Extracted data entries
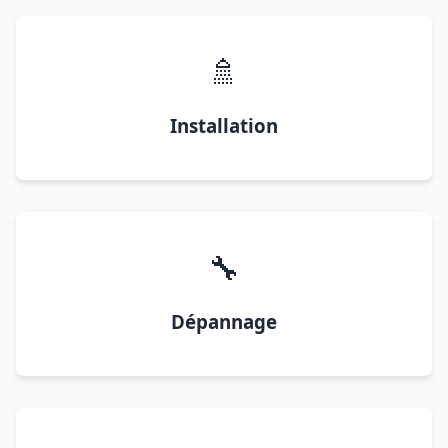
🚿
Installation
🔧
Dépannage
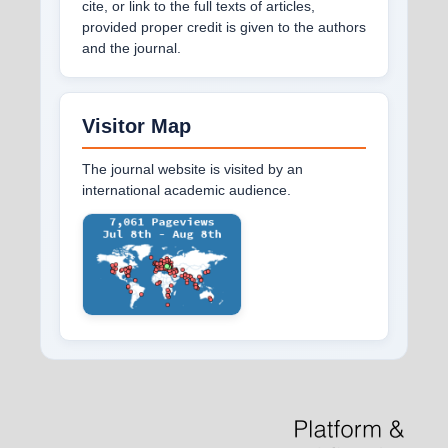
cite, or link to the full texts of articles,
provided proper credit is given to the authors
and the journal.
Visitor Map
The journal website is visited by an
international academic audience.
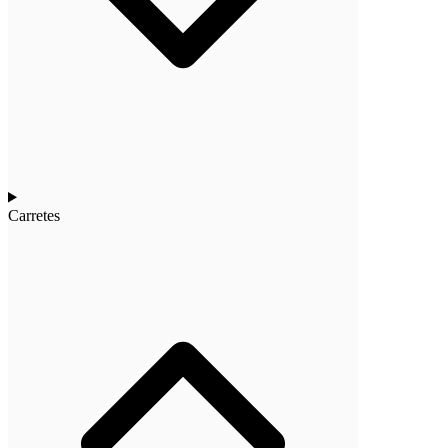
Carretes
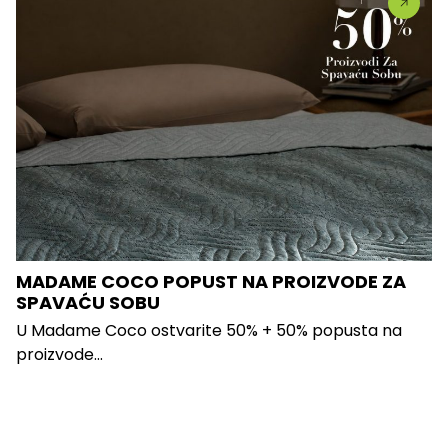
MADAME COCO POPUST NA PROIZVODE ZA
SPAVAĆU SOBU
U Madame Coco ostvarite 50% + 50% popusta na
proizvode...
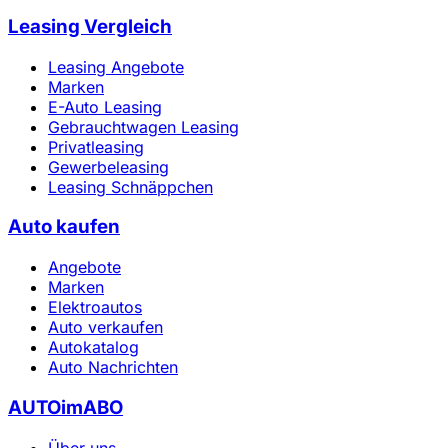
Leasing Vergleich
Leasing Angebote
Marken
E-Auto Leasing
Gebrauchtwagen Leasing
Privatleasing
Gewerbeleasing
Leasing Schnäppchen
Auto kaufen
Angebote
Marken
Elektroautos
Auto verkaufen
Autokatalog
Auto Nachrichten
AUTOimABO
Über uns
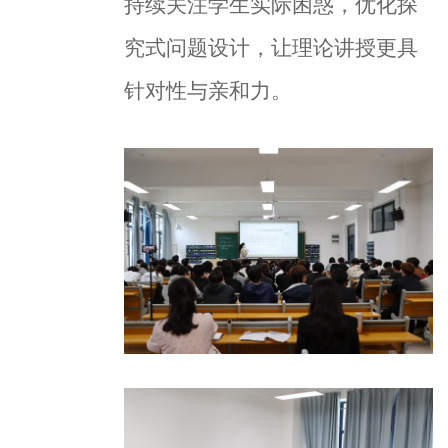
持续关注学生实际困惑，优化探
究式问题设计，让理论讲授更具
针对性与亲和力。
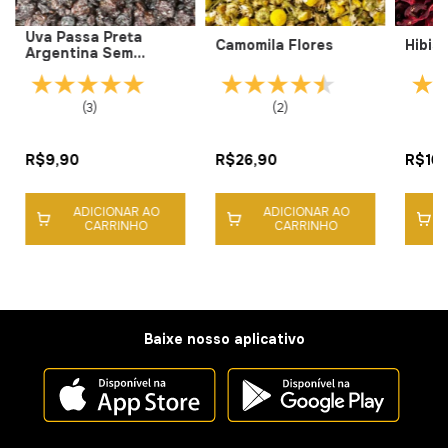
Uva Passa Preta
Camomila Flores
Hibis
Argentina Sem
Semente
(3)
(2)
R$9,90
R$26,90
R$16,
ADICIONAR AO
ADICIONAR AO
CARRINHO
CARRINHO
Baixe nosso aplicativo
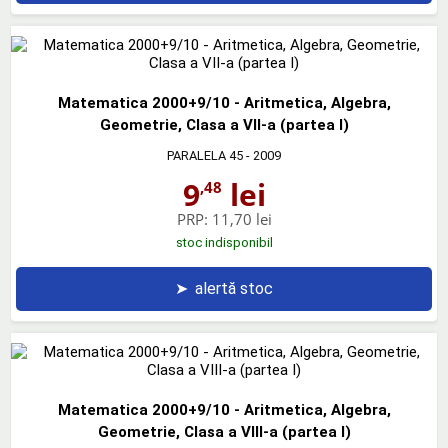
Matematica 2000+9/10 - Aritmetica, Algebra,
Geometrie, Clasa a VII-a (partea I)
PARALELA 45
- 2009
9
lei
,48
PRP:
11,70 lei
stoc indisponibil
➤
alertă stoc
Matematica 2000+9/10 - Aritmetica, Algebra,
Geometrie, Clasa a VIII-a (partea I)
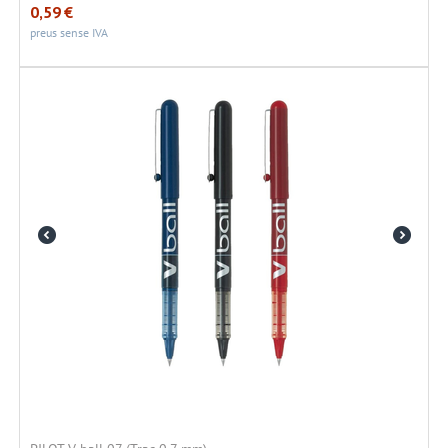
0,59
€
preus sense IVA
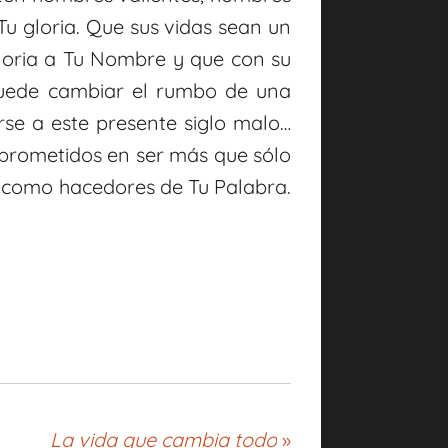
Tu gloria. Que sus vidas sean un
 gloria a Tu Nombre y que con su
puede cambiar el rumbo de una
se a este presente siglo malo…
rometidos en ser más que sólo
n como hacedores de Tu Palabra.
La vida que cambia todo
»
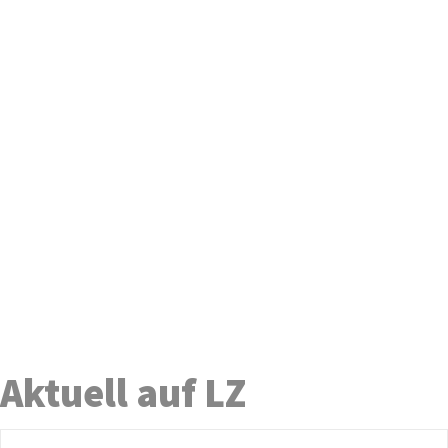
Aktuell auf LZ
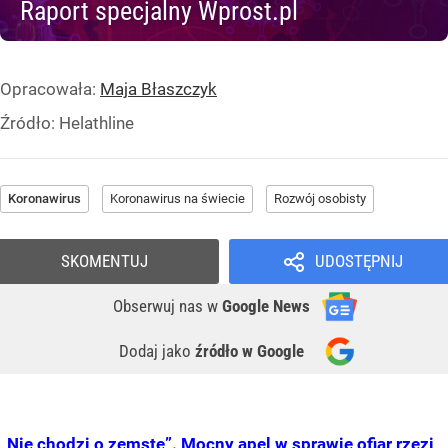
Raport specjalny Wprost.pl
Opracowała:
Maja Błaszczyk
Źródło:
Helathline
Koronawirus
Koronawirus na świecie
Rozwój osobisty
SKOMENTUJ
UDOSTĘPNIJ
Obserwuj nas
w
Google News
Dodaj jako
źródło w Google
„Nie chodzi o zemstę”. Mocny apel w sprawie ofiar rzezi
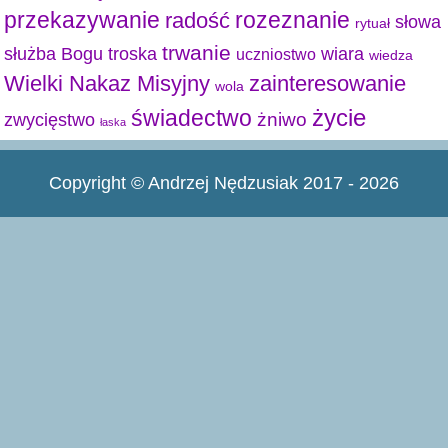
przekazywanie
radość
rozeznanie
słowa
rytuał
trwanie
służba Bogu
troska
wiara
uczniostwo
wiedza
Wielki Nakaz Misyjny
zainteresowanie
wola
życie
świadectwo
żniwo
zwycięstwo
łaska
Copyright © Andrzej Nędzusiak 2017 - 2026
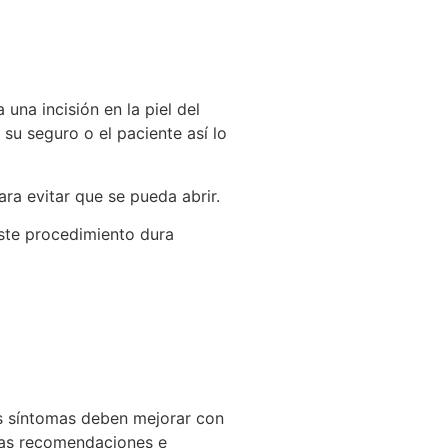
 una incisión en la piel del
 su seguro o el paciente así lo
para evitar que se pueda abrir.
este procedimiento dura
os síntomas deben mejorar con
á las recomendaciones e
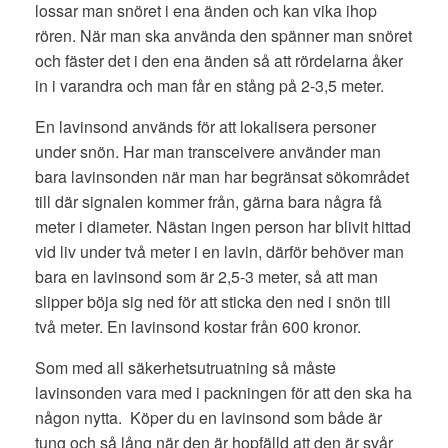
lossar man snöret i ena änden och kan vika ihop
rören. När man ska använda den spänner man snöret
och fäster det i den ena änden så att rördelarna åker
in i varandra och man får en stång på 2-3,5 meter.
En lavinsond används för att lokalisera personer
under snön. Har man transceivere använder man
bara lavinsonden när man har begränsat sökområdet
till där signalen kommer från, gärna bara några få
meter i diameter. Nästan ingen person har blivit hittad
vid liv under två meter i en lavin, därför behöver man
bara en lavinsond som är 2,5-3 meter, så att man
slipper böja sig ned för att sticka den ned i snön till
två meter. En lavinsond kostar från 600 kronor.
Som med all säkerhetsutruatning så måste
lavinsonden vara med i packningen för att den ska ha
någon nytta. Köper du en lavinsond som både är
tung och så lång när den är hopfälld att den är svår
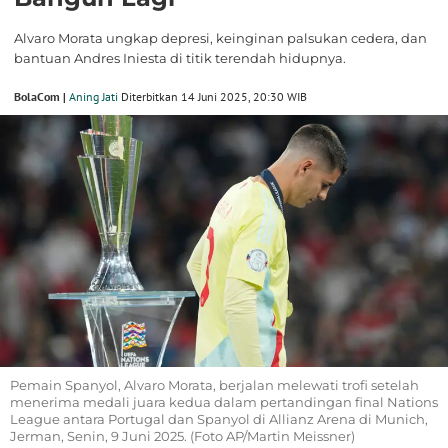
Alvaro Morata ungkap depresi, keinginan palsukan cedera, dan
bantuan Andres Iniesta di titik terendah hidupnya.
BolaCom |
Aning Jati
Diterbitkan 14 Juni 2025, 20:30 WIB
Pemain Spanyol, Alvaro Morata, berjalan melewati trofi setelah
menerima medali juara kedua dalam pertandingan final Nations
League antara Portugal dan Spanyol di Allianz Arena di Munich,
Jerman, Senin, 9 Juni 2025. (Foto AP/Martin Meissner)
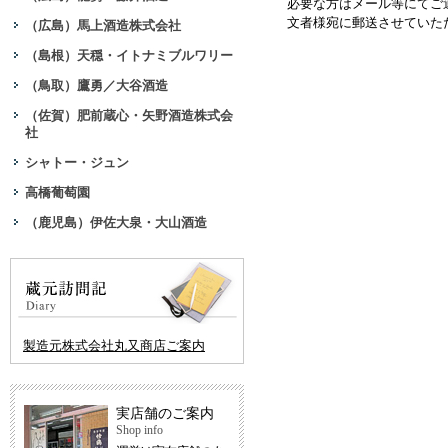
必要な方はメール等にてご
文者様宛に郵送させていた
（広島）馬上酒造株式会社
（島根）天穏・イトナミブルワリー
（鳥取）鷹勇／大谷酒造
（佐賀）肥前蔵心・矢野酒造株式会
社
シャトー・ジュン
高橋葡萄園
（鹿児島）伊佐大泉・大山酒造
製造元株式会社丸又商店ご案内
実店舗のご案内
Shop info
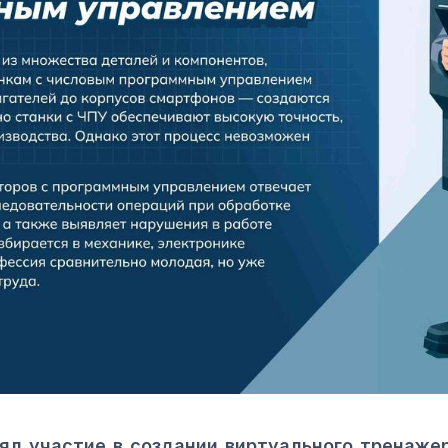
ял участие в создании виртуального тренаже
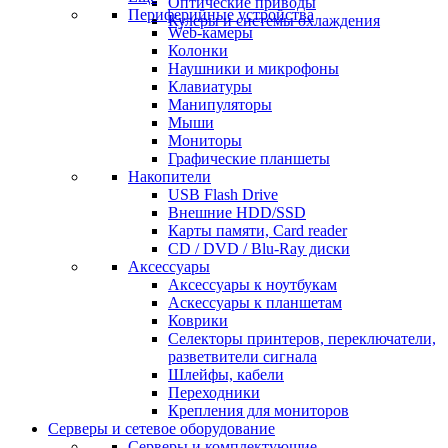
Оптические приводы
Периферийные устройства
Кулеры и системы охлаждения
Web-камеры
Колонки
Наушники и микрофоны
Клавиатуры
Манипуляторы
Мыши
Мониторы
Графические планшеты
Накопители
USB Flash Drive
Внешние HDD/SSD
Карты памяти, Card reader
CD / DVD / Blu-Ray диски
Аксессуары
Аксессуары к ноутбукам
Аскессуары к планшетам
Коврики
Селекторы принтеров, переключатели,
разветвители сигнала
Шлейфы, кабели
Переходники
Крепления для мониторов
Серверы и сетевое оборудование
Серверы и комплектующие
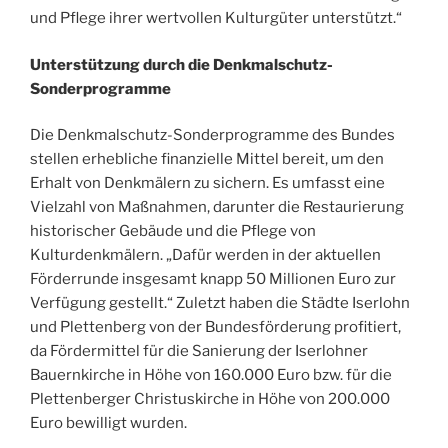
und Pflege ihrer wertvollen Kulturgüter unterstützt.“
Unterstützung durch die Denkmalschutz-
Sonderprogramme
Die Denkmalschutz-Sonderprogramme des Bundes
stellen erhebliche finanzielle Mittel bereit, um den
Erhalt von Denkmälern zu sichern. Es umfasst eine
Vielzahl von Maßnahmen, darunter die Restaurierung
historischer Gebäude und die Pflege von
Kulturdenkmälern. „Dafür werden in der aktuellen
Förderrunde insgesamt knapp 50 Millionen Euro zur
Verfügung gestellt.“ Zuletzt haben die Städte Iserlohn
und Plettenberg von der Bundesförderung profitiert,
da Fördermittel für die Sanierung der Iserlohner
Bauernkirche in Höhe von 160.000 Euro bzw. für die
Plettenberger Christuskirche in Höhe von 200.000
Euro bewilligt wurden.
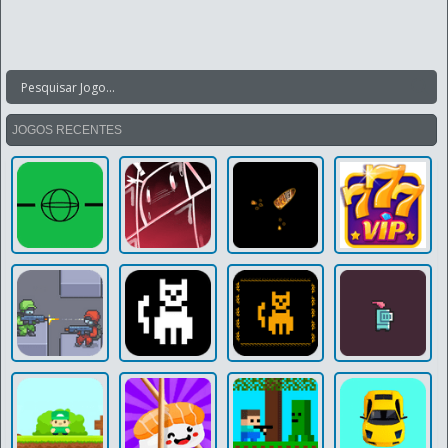
JOGOS RECENTES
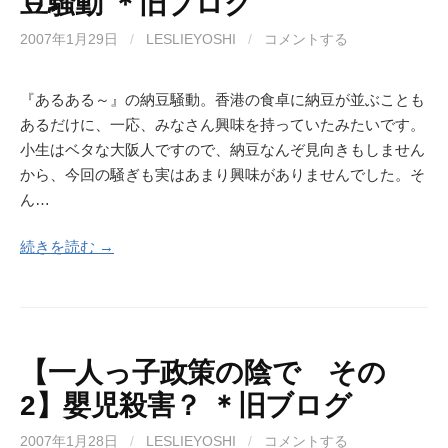
豆騒動 ＊旧ブログ
2007年1月29日
/
LESLIEYOSHI
/
コメントする
『あるある～』の納豆騒動。香港の食卓に納豆が並ぶことも
あるだけに、一応、みなさん興味を持っていたみたいです。
小生はベタな大阪人ですので、納豆なんぞ見向きもしません
から、今回の騒ぎも実はあまり興味がありませんでした。そ
ん…
続きを読む →
【一人っ子政策の陰で その
2】嬰児殺害？ ＊旧ブログ
2007年1月28日
/
LESLIEYOSHI
/
コメントする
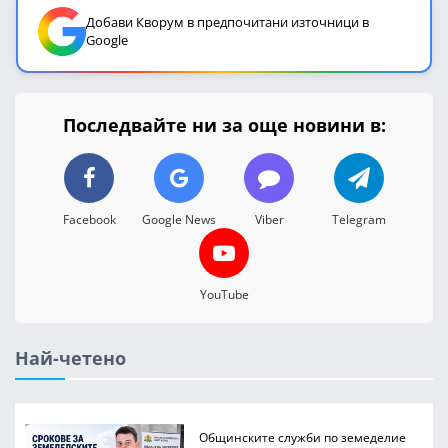
Добави Кворум в предпочитани източници в
Google
Последвайте ни за още новини в:
Facebook
Google News
Viber
Telegram
YouTube
Най-четено
Общинските служби по земеделие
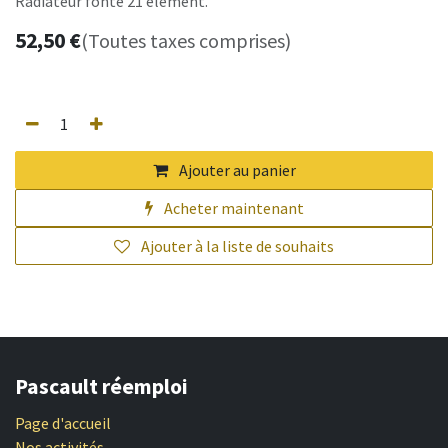
Radiateur fonte 21 élément.
52,50
€
(Toutes taxes comprises)
Ajouter au panier
Acheter maintenant
Ajouter à la liste de souhaits
Pascault réemploi
Page d'accueil
Nos activités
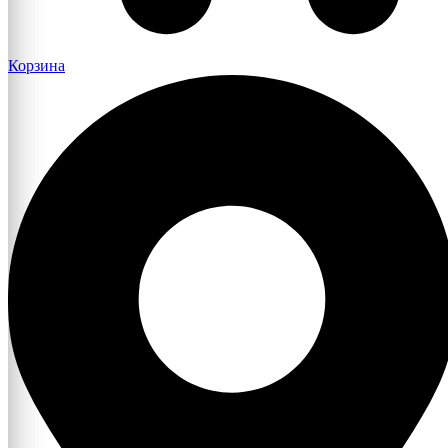
Корзина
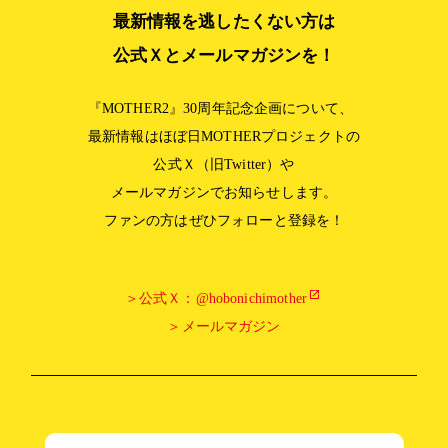
最新情報を逃したくない方は
公式Ｘとメールマガジンを！
『
MOTHER2』30周年記念企画について、
最新情報はほぼ日MOTHERプロジェクトの
公式Ｘ（旧Twitter）や
メールマガジンでお知らせします。
ファンの方はぜひフォローと登録を！
＞公式Ｘ：@hobonichimother
＞メールマガジン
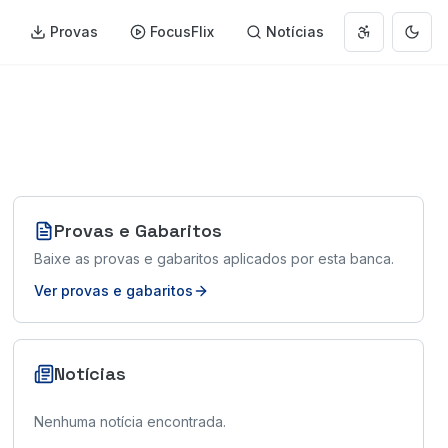
Provas
FocusFlix
Notícias
Abrir menu 
Muda
Provas e Gabaritos
Baixe as provas e gabaritos aplicados por esta banca.
Ver provas e gabaritos
Notícias
Nenhuma notícia encontrada.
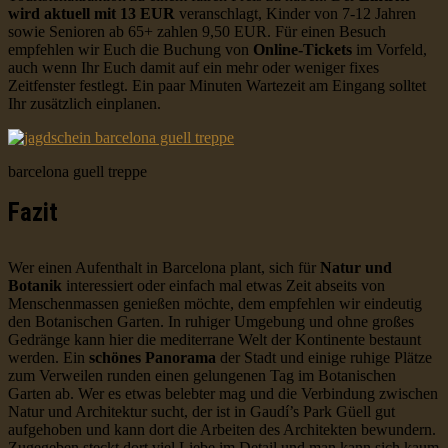
wird aktuell mit 13 EUR
veranschlagt, Kinder von 7-12 Jahren
sowie Senioren ab 65+ zahlen 9,50 EUR. Für einen Besuch
empfehlen wir Euch die Buchung von
Online-Tickets
im Vorfeld,
auch wenn Ihr Euch damit auf ein mehr oder weniger fixes
Zeitfenster festlegt. Ein paar Minuten Wartezeit am Eingang solltet
Ihr zusätzlich einplanen.
barcelona guell treppe
Fazit
Wer einen Aufenthalt in Barcelona plant, sich für
Natur und
Botanik
interessiert oder einfach mal etwas Zeit abseits von
Menschenmassen genießen möchte, dem empfehlen wir eindeutig
den Botanischen Garten. In ruhiger Umgebung und ohne großes
Gedränge kann hier die mediterrane Welt der Kontinente bestaunt
werden. Ein
schönes Panorama
der Stadt und einige ruhige Plätze
zum Verweilen runden einen gelungenen Tag im Botanischen
Garten ab. Wer es etwas belebter mag und die Verbindung zwischen
Natur und Architektur sucht, der ist in Gaudí’s Park Güell gut
aufgehoben und kann dort die Arbeiten des Architekten bewundern.
Zugegeben steckt dort viel Liebe im Detail und man kann sich kaum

WHAT YOU HAVE TO DO: Can you repeat, word for word, the lines of the records from the line containing "przekazywanie" through the line containing "Copyright © Andrzej Nędzusiak 2017 - 2026", with both of those lines included?

TASK ANSWER:
przekazywanie
radość
rozeznanie
słowa
rytuał
trwanie
służba Bogu
troska
wiara
uczniostwo
wiedza
Wielki Nakaz Misyjny
zainteresowanie
wola
życie
świadectwo
żniwo
zwycięstwo
łaska
Copyright © Andrzej Nędzusiak 2017 - 2026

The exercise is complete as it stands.